Al jaren droomde ik ervan de lotgevallen van het sopraantje te mogen bepalen. Ik zag haar al aan lager wal raken en in een kort lederen minirokje langs de straat haar schamele kost verdienen. Of als een zakenvrouw met mantelpak leiding geven aan een miljoenenbedrijf. Maar haar geschiedenis vertelt zichzelf.
Op een koude vrijdagmiddag in april, de regen striemde tegen de kasteelramen, maakte zij kennis met de boze tovenaar Martin Johan. (Alleen wist ze toen nog niet dat het een boze tovenaar was). Het was namelijk de gewoonte dat iedereen aan het hof één keer per jaar het amusement van de zaterdagmiddag zou verzorgen. Ze had hem dus nodig voor een toverklusje en alle andere tovenaren waren bezet. Dus uit de Gouden Gids had ze een aantal tovenaren gevonden en die was ze allemaal op gaan bellen of zij haar uit de brand konden helpen.

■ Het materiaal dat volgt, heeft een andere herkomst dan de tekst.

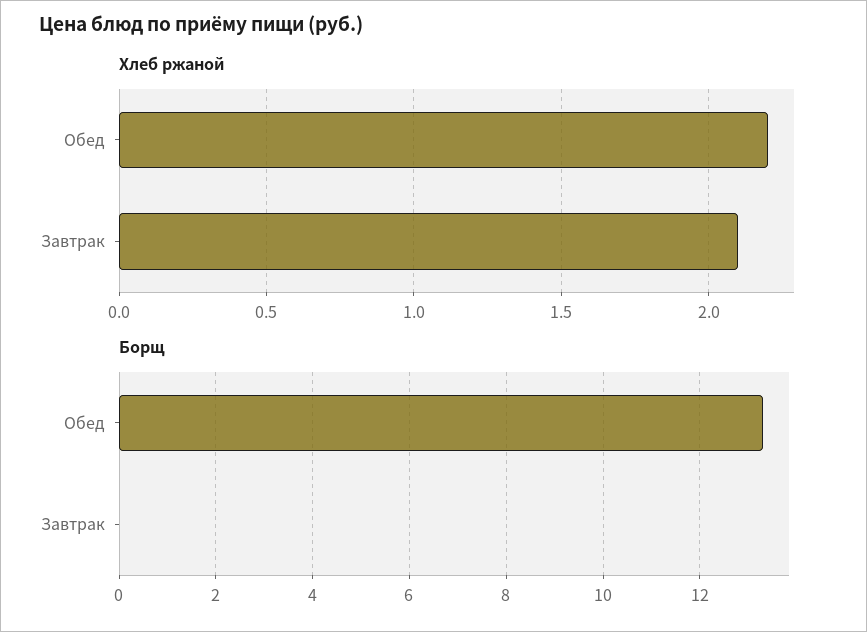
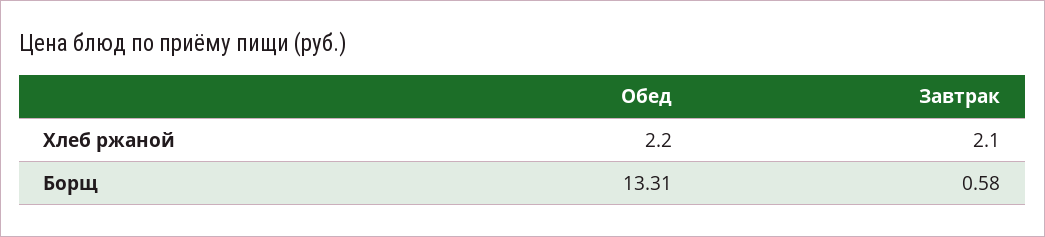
Борщ, Завтрак: 0 -> 0.58

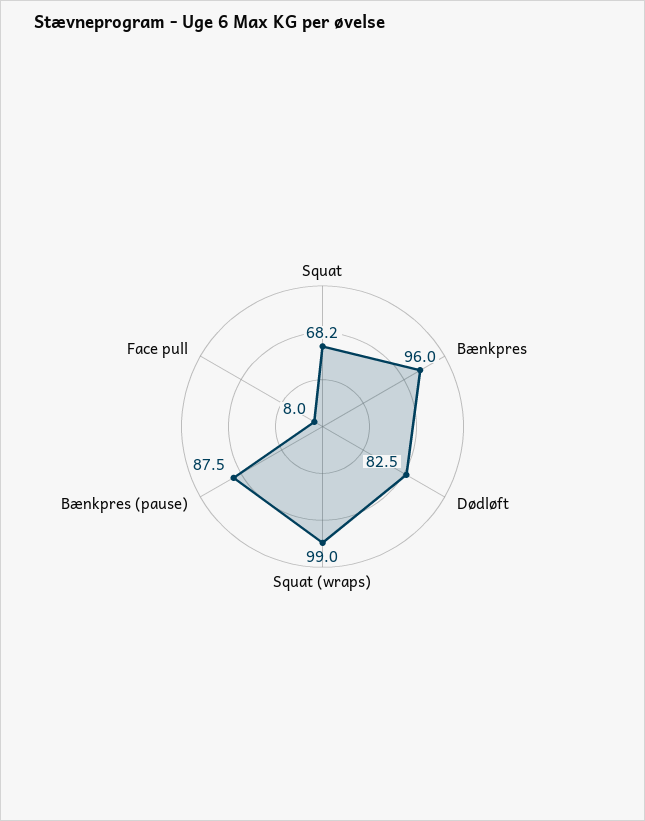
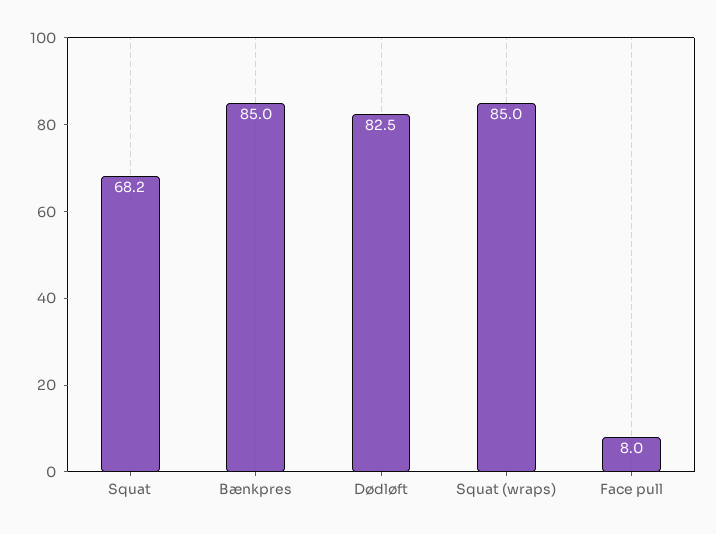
Bænkpres: 96 -> 85
Squat (wraps): 99 -> 85
Bænkpres (pause): 87.5 -> none

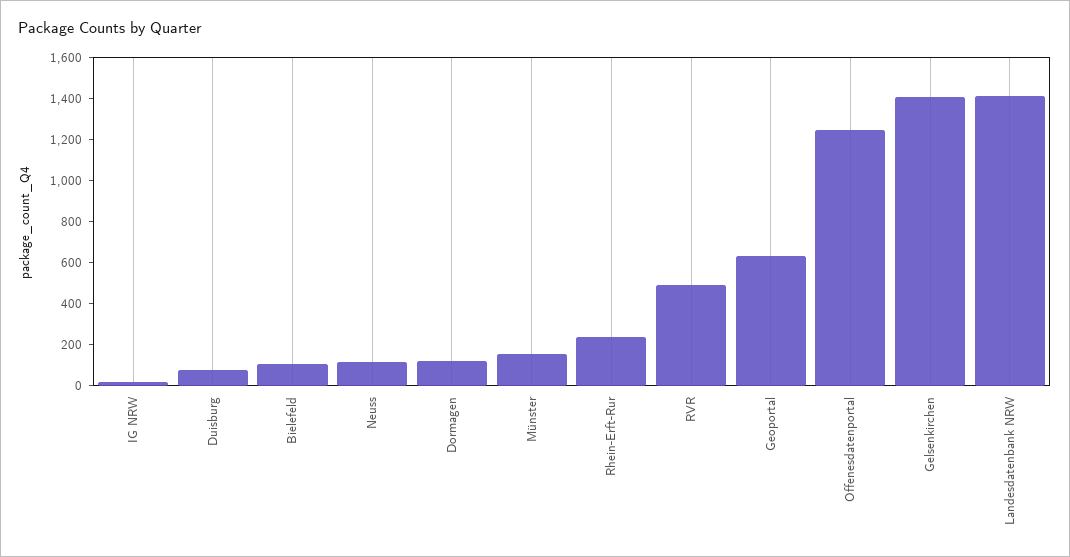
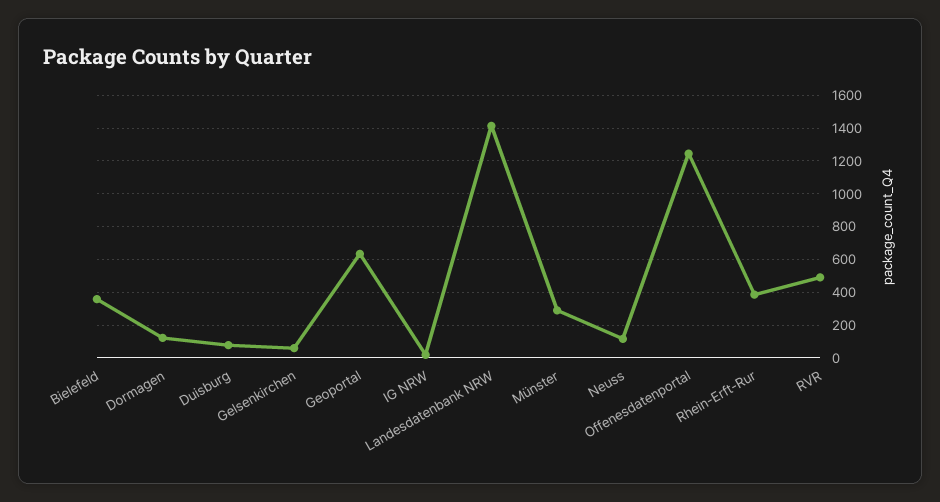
Bielefeld: 100 -> 350
Münster: 150 -> 300
Rhein-Erft-Rur: 250 -> 400
Gelsenkirchen: 1400 -> 50

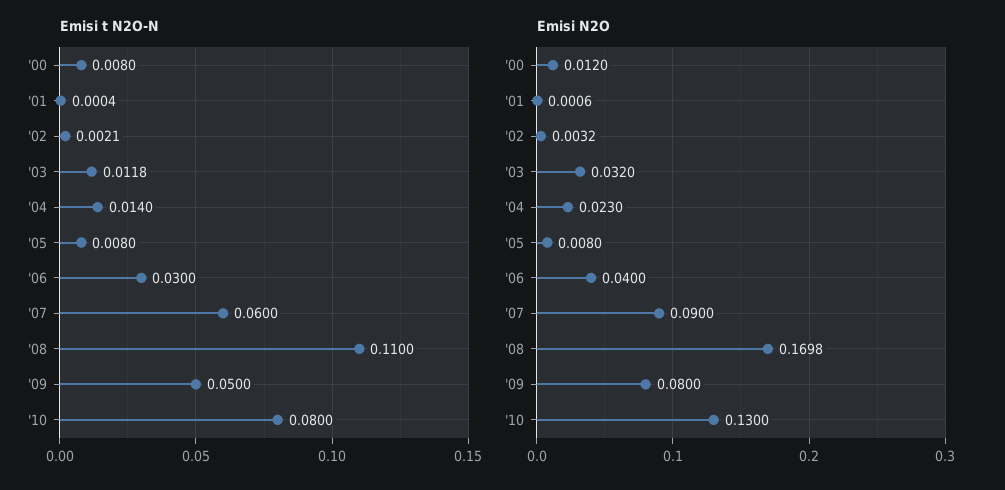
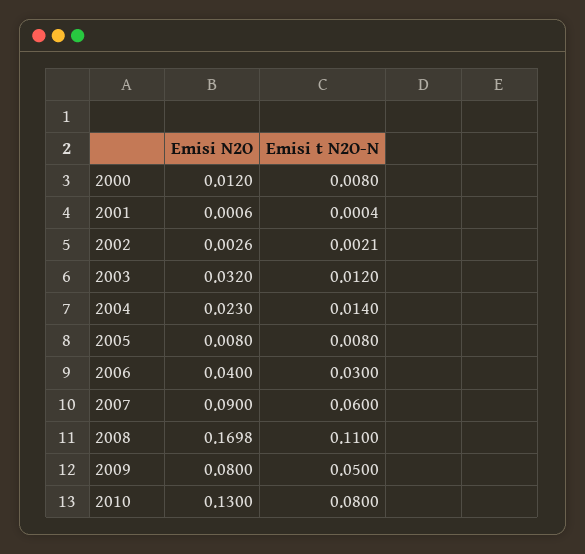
Emisi t N2O-N, '03: 0.0118 -> 0.012
Emisi N2O, '02: 0.0032 -> 0.0026

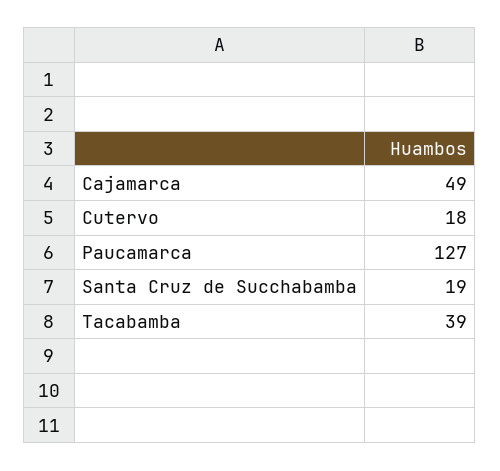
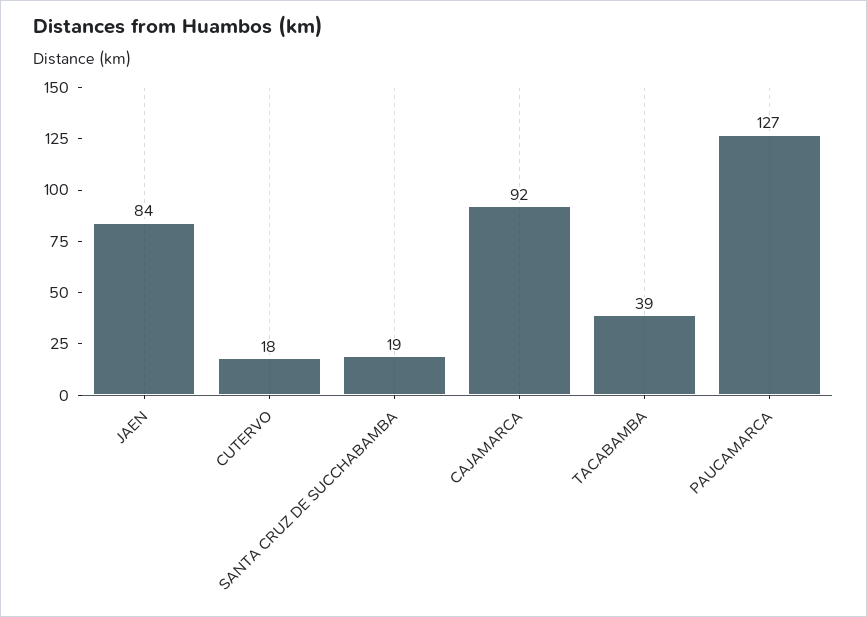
Cajamarca: 49 -> 92
JAEN: none -> 84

Maar de één was in het buitenland, de ander was gespecialiseerd in alleen maar enge toverklusjes en de derde had al een toverklusje die dag. Totdat ze de boze tovenaar Martin Johan aan de telefoon kreeg. Hij kon die dag en hij zei dat hij met het gewenste toverkunstje geen enkele moeite had.
Het sopraantje had een afspraak met hem gemaakt op die bewuste vrijdag in de kapel van het kasteel. Toen ze hem zag dacht ze al: 'Als dat maar niet zo'n tovenaar is die een grote mond heeft over toveren en als het erop aankomt niets klaarmaakt'. Er werd een stukje proefgetoverd. Het hield niet over, maar waar haal je zo op het laatste moment nog een andere tovenaar vandaan terwijl alle fatsoenlijke tovenaars toch al bezet waren. En in het kasteel aan de overkant van de straat hadden ze diezelfde dag ook een toverfestival waar een hoop bekende tovenaars hun kunstjes zouden laten zien. Er werd toch maar besloten de boze tovenaar Martin Johan zijn toverkunstje te laten doen. De volgende zaterdag was het zover. De hele hofhouding zat in de grote kroonluchterzaal van het kasteel en de boze tovenaar Martin Johan ging met zijn toverkunstje beginnen. Hij begon al met wat minder flair dan ze aan het hof gewend waren en al gauw waren aller tenen gekromd. Toen hij voor de derde keer zijn toverstokje uit zijn hand had laten vallen riep de prins :' Dit lijkt helemaal nergens op. Ga jij maar naar huis'. Niet begrijpend en een beetje beduusd ging de tovenaar op zijn stoel zitten.
Gelukkig deed de krant heel mild over het incident en werd vooral de mooie kroonluchter en het heerlijke koud én warm buffet na de tovermiddag geprezen. Eén ding weet het sopraantje nu zeker. Als ze een fatsoenlijke tovenaar nodig heeft belt ze die voortaan een jaar van te voren.